The average height of the basaltic columns constituting the Giant’s Causeway is thirty feet; but the whole neighborhood is strewn with detached fragments of the same species of rock, that in their picturesque confusion seem the broken pillars of some ruined temple. These columns in combination, these heptagons, hexagons, octagons and triangles all joined in perfect symmetry, as if hewn for corresponding measurements, form, when you have climbed the rocky ascent to their level summit, a tessellated pavement, where one may promenade in scorn of the fierce waves that incessantly dash against their base, as if they sought to hurl the firm rocks into oblivion. It is quite amusing to listen to the wonderful harangues of the numerous barefooted urchins that follow you all the way along the shore, offering themselves for guides, and their tongues for teachers. They were all born within sight of the “auld Giant’s” dominions, and the only history they ever learned is comprised in wild legends about the stones and crannies that the giant once ruled. From morning to evening they walk before you, behind you, and seem to rise from the stones on every side of you, offering their “spacermens” of the “Giant’s Punch Bowl,” “his honor’s walking-stick,” and various other remarkable relics, “the very last” of which has been sold and resold for twenty years back, and will be for twenty years to come, to every visitor who will “lend them the loan of a sixpence to break their fast with.”

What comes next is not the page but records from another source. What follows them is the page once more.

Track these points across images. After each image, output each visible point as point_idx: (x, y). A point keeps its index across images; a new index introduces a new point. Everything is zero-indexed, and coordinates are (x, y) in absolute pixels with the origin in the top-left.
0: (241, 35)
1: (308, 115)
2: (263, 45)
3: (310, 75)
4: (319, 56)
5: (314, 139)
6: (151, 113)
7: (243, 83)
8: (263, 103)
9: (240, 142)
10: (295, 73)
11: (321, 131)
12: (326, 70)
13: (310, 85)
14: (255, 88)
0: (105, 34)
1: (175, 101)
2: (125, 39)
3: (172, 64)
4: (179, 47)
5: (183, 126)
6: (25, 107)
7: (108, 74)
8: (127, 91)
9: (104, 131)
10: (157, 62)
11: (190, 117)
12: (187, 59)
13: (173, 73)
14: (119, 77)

The little ragamuffins tell you that their father is dead, and their mother is poor; and in the grief of your heart you buy, and buy, and buy, until you have no more money to pay, and no more hands to carry their useless pebbles; and finding new faces, and hearing new tales continually, the plot thickens so unmercifully, that you cease to believe any thing because you have believed so much, and in self-defense are forced to turn away from the masonic pile that owns no mason—from the old arm-chair that no cabinet-maker ever planned—from the huge bowl where none but a giant could drink—and the organ-pipes to whose identity the roaring waves lend so real an illusion. But a sight of the Giant’s Causeway, in spite of its nonsensical traditions and its fabulous legends, is a commentary too impressive ever to be forgotten, on the power and might of its great Creator. And long years hence it will stand, firm and enduring, as it ever has stood, in its solemn, awful grandeur, to annihilate the atheist’s doubt, and to silence the sceptic’s sneer.